Indeed, when the Pilgrim began to relate his story in a bedside interview, he dated the onset of his troubles to April 22, 1970, when, young and idealistic, he had zealously embraced environmentalism and the message of our nation’s first Earth Day. And that double-edged message stressed, he recalled, that while we were rapidly destroying our planet’s environment, we were also fully capable of reversing the process if we but pulled together, each of us doing our share to modify our own extravagant lifestyle.

On the advice of innumerable, well-meaning handbooks like 500 Things YOU Can Do to Save the Environment, the Pilgrim immediately but modestly set out to change his ways. To fight proliferation of nuclear power he began turning off light switches. To conserve water he placed bricks in the flush tank of his toilet. To battle sheep ranchers who were shooting bald eagles he boycotted lamb. To halt the destruction of spruce forests he ceased subscribing to certain bulky newspapers.

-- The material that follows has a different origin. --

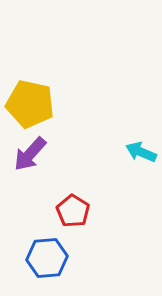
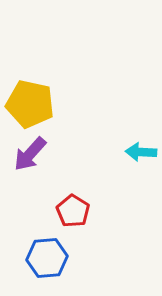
cyan arrow: rotated 20 degrees counterclockwise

But nothing happened. To his amazement, a year or so later, the environment had not improved one iota. It was then it occurred to him that while he had dutifully been saving the nation’s fuel and preventing pollution by busing to work, turning down his thermostat, and taking four-minute showers, his next-door neighbor had far more than undone these efforts by installing a sauna, putting a three-room extension on the house, buying a Buick for his teenager, and a snowmobile for his six-year-old.

It was a terrible shock, the Pilgrim said, to learn that an individual could not make a difference. And had that suggestion not come from the environmental movement itself, he would now suspect it as bait put forth by the opposition–an opiate for the environmentally faithful masses.